*Job item*: Please set down, word for word, each line from the one containing "электронная форма на" through the final line of the records below, both included, and nothing else.

*Materials provided*:
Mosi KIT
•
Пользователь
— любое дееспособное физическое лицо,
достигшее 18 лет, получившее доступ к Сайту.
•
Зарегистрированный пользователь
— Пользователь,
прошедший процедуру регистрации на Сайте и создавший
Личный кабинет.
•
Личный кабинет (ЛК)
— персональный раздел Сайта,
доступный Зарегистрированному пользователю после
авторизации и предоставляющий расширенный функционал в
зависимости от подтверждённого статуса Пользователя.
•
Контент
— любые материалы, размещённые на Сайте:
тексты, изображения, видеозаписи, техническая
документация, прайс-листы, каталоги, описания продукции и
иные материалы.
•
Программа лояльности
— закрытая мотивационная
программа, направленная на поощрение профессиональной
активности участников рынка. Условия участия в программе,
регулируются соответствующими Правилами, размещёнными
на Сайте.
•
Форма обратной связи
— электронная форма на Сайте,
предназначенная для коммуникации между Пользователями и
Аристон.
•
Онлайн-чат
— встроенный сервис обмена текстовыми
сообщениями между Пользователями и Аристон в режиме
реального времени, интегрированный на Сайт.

*Solution*:
— электронная форма на Сайте,
предназначенная для коммуникации между Пользователями и
Аристон.
•
Онлайн-чат
— встроенный сервис обмена текстовыми
сообщениями между Пользователями и Аристон в режиме
реального времени, интегрированный на Сайт.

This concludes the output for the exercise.